Belated
A day late, but that's an industry in itself. Fifty years ago yesterday The Rolling Stones played their first gig at London's Marquee Club. In celebration I have today ordered their book celebrating 50 years together as the naughty boys/guys of rock, and I am writing this brief posting to add to the multitude already out there.
I've seen the band live twice: the Hyde Park concert and on their Voodoo Lounge tour, both written about somewhere on this blog. I was listening yesterday to some of their early R&B covers and it did strike me that there was a genuine affinity for the music and considerable passion and expertise in its playing. There's an understatement.
Favourite all-time tracks? Nothing esoteric or surprising:
Jumpin' Jack Flash and
Honkey Tonk Women are pure-rock-classic-without-thinking-in-the-bag-certainties. I love the ballads and slower numbers:
As Tears Go By, Lady Jane, Let's Spend The Night Together, Ruby Tuesday, She's A Rainbow, Wild Horses [with writing nod to Gram Parsons]
, Angie, Fool To Cry. The album
Voodoo Lounge has an obvious appeal, and it was a later return to form, especially on the ballads again.
Start Me Up holds a special place as I used to hold my young daughter and dance and sing with her as it played very, very loud. Especially early in the morning - what a way to start the day!
Miss You is superb.
One of my first guitar licks was
[You Can't Get No] Satisfaction - that's hyperbole of course, but when it's the first guitar line you learn, as simplistic as it is, that's a 'lick'! And what a fucking simple brilliant lick! I have always been able to hand-tap the equally simple but brilliant drum sequence to
Get Off Of My Cloud.
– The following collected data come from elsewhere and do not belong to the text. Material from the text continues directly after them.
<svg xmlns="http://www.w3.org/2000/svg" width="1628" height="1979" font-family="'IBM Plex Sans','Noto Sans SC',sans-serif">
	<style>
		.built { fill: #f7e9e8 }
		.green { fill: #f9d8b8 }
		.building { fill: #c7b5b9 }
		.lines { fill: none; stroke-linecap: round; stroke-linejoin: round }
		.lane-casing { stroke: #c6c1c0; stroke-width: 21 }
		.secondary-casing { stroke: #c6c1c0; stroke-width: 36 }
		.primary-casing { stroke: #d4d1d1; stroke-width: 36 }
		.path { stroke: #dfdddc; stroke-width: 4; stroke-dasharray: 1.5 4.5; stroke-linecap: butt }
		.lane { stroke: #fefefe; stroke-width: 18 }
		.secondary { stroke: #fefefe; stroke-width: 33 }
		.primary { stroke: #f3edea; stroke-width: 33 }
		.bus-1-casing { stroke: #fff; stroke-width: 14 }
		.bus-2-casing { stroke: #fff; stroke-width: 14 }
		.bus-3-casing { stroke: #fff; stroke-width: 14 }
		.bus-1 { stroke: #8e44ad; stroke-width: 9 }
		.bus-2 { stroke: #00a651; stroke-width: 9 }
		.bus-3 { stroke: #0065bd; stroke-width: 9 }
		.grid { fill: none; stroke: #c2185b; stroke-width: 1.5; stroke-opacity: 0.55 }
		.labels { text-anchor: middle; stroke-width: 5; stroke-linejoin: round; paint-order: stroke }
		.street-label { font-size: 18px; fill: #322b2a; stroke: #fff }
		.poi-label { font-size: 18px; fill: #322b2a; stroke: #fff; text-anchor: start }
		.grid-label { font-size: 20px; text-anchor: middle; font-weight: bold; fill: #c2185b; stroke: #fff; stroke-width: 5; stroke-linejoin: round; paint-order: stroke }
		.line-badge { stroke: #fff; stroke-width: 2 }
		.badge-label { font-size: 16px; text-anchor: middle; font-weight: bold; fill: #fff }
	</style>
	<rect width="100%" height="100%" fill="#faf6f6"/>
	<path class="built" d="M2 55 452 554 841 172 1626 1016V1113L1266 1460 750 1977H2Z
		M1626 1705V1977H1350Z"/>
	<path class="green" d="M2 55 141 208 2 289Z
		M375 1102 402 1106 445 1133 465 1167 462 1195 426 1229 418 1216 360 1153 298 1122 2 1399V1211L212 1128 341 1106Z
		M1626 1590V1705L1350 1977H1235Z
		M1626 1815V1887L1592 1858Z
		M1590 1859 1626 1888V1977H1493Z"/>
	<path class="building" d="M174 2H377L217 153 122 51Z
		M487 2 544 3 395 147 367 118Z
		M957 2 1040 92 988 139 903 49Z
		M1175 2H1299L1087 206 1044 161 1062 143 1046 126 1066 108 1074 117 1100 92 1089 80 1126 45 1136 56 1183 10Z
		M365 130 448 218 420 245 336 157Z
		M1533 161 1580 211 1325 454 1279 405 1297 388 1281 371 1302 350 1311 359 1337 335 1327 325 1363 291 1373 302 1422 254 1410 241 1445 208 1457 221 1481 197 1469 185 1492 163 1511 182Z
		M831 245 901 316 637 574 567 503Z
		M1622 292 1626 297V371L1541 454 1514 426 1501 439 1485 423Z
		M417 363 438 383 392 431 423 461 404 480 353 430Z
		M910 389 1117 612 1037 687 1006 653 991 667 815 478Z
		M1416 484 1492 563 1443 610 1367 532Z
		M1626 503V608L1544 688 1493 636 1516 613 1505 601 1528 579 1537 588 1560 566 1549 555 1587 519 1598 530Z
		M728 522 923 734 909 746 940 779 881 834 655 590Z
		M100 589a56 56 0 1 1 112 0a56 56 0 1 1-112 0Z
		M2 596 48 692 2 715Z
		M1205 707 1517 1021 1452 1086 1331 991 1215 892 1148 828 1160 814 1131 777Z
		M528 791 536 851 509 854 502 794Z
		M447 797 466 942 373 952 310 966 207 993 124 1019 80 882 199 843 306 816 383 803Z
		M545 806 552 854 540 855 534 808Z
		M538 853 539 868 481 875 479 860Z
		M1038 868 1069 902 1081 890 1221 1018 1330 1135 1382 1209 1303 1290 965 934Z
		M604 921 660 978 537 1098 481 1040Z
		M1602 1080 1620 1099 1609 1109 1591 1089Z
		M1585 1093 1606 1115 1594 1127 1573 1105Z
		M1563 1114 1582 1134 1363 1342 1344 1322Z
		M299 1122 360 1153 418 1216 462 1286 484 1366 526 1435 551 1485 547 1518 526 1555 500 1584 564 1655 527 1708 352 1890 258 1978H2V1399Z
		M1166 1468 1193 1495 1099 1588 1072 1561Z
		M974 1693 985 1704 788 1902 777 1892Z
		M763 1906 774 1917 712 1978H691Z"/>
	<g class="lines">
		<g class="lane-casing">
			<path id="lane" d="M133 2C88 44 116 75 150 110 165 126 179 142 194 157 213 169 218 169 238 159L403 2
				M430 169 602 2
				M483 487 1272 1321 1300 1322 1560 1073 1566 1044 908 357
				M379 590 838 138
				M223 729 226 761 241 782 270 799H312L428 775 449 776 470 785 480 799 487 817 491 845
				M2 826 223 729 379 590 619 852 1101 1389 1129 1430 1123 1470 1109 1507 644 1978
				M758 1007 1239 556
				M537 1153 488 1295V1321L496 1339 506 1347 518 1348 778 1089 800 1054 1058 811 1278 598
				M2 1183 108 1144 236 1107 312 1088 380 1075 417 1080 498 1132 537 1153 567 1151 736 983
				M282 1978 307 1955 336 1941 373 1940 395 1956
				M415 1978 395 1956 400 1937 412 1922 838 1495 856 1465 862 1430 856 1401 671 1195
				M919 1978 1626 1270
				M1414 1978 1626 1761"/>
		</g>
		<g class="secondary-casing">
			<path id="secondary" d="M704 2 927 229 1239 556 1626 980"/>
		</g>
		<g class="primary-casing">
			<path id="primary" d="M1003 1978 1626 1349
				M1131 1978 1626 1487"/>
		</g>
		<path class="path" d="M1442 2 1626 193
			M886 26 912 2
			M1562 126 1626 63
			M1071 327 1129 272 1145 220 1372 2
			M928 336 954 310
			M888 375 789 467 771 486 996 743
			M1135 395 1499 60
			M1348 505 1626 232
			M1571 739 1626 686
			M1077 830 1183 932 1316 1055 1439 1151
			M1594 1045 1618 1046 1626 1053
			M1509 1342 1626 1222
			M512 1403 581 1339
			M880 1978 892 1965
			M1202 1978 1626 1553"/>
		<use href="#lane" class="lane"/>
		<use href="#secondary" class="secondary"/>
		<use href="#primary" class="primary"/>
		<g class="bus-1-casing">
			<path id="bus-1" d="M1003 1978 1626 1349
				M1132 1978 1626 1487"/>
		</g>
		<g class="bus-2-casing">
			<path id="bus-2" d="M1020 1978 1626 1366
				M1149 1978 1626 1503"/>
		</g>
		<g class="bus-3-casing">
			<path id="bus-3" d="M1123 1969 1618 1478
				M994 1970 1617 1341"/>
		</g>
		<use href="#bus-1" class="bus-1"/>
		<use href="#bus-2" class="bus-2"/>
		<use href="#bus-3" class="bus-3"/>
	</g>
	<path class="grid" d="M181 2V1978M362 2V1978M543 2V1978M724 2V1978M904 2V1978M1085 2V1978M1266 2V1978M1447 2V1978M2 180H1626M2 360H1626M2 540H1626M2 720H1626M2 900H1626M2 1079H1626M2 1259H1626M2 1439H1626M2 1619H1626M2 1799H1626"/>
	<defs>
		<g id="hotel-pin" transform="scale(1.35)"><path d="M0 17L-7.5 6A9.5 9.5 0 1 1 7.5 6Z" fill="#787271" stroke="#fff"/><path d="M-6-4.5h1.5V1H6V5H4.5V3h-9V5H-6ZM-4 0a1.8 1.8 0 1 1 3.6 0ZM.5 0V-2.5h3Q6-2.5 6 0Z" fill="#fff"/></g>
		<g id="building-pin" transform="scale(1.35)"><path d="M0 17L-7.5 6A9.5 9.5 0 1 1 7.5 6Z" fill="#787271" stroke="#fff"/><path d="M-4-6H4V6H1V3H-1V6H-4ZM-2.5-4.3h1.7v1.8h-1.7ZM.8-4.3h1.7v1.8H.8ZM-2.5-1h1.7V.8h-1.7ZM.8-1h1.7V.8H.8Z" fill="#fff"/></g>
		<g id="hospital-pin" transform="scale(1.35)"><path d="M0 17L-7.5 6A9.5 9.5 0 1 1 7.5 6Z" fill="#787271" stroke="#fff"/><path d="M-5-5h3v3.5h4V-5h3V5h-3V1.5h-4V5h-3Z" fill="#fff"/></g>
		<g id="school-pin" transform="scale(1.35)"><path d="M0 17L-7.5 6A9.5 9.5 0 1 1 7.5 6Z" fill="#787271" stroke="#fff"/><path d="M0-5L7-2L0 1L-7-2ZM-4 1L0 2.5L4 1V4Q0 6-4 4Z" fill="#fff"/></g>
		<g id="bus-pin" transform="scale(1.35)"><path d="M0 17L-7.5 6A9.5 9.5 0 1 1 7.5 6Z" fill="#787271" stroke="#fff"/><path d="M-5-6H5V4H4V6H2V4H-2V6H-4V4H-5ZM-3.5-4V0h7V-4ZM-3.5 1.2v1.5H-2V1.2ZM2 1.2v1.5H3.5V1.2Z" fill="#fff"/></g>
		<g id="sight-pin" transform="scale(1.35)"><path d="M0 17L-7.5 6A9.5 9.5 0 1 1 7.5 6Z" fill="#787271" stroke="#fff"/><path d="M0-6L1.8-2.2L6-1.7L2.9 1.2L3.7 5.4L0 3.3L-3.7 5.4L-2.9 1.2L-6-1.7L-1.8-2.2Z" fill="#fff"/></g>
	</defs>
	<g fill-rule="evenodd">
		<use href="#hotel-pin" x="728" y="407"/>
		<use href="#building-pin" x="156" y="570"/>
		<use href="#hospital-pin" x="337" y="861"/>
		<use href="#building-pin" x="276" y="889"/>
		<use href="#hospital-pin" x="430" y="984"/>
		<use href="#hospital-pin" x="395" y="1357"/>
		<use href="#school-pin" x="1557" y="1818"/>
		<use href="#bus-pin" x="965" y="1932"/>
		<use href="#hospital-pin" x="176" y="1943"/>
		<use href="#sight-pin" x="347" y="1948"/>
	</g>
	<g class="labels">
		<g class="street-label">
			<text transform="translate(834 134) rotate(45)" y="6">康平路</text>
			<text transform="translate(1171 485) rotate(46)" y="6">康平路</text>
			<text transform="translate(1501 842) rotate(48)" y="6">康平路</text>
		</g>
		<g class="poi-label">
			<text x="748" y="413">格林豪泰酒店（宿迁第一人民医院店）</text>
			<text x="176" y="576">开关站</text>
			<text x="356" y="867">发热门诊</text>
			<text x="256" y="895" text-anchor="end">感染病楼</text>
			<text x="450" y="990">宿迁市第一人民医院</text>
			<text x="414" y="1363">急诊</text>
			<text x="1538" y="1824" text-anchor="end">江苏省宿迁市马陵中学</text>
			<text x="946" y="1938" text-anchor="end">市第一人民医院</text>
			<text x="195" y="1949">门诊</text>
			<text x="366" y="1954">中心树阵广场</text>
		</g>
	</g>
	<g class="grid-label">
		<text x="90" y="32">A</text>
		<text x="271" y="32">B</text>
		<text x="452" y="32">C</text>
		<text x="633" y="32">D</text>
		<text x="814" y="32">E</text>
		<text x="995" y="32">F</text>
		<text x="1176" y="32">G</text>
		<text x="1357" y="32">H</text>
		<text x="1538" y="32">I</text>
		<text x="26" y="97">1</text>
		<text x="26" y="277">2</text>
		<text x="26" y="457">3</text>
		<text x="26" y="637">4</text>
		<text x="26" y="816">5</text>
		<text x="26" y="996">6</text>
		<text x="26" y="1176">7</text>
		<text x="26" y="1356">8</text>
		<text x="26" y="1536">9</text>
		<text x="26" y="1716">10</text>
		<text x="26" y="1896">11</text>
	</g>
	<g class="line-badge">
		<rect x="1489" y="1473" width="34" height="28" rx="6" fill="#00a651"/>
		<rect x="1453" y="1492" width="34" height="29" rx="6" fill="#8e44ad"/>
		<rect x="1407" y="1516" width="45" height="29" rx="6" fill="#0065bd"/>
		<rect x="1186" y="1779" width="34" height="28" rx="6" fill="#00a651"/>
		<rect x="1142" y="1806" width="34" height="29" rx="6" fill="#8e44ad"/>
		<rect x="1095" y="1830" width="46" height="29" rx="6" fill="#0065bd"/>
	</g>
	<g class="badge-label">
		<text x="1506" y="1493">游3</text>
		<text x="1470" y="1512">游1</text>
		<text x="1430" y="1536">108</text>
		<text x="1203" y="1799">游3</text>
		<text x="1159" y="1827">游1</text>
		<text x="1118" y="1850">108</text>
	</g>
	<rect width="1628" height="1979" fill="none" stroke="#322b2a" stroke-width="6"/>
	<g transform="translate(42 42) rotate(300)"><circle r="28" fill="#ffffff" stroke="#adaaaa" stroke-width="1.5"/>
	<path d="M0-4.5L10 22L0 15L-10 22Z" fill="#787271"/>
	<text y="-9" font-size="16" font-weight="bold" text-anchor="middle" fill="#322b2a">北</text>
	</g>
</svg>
Try it if you think you can: one hand/one beat, two hands/one beat, one hand/one beat, two hands/two beats, one hand/one beat, drum roll/six alternating beats. That doesn't account for the nuances of stress per beat, and timing, but you either have it or you don't.....
The song that perhaps always registers the most is
You Can't Always Get What You Want. That's sublime songwriting.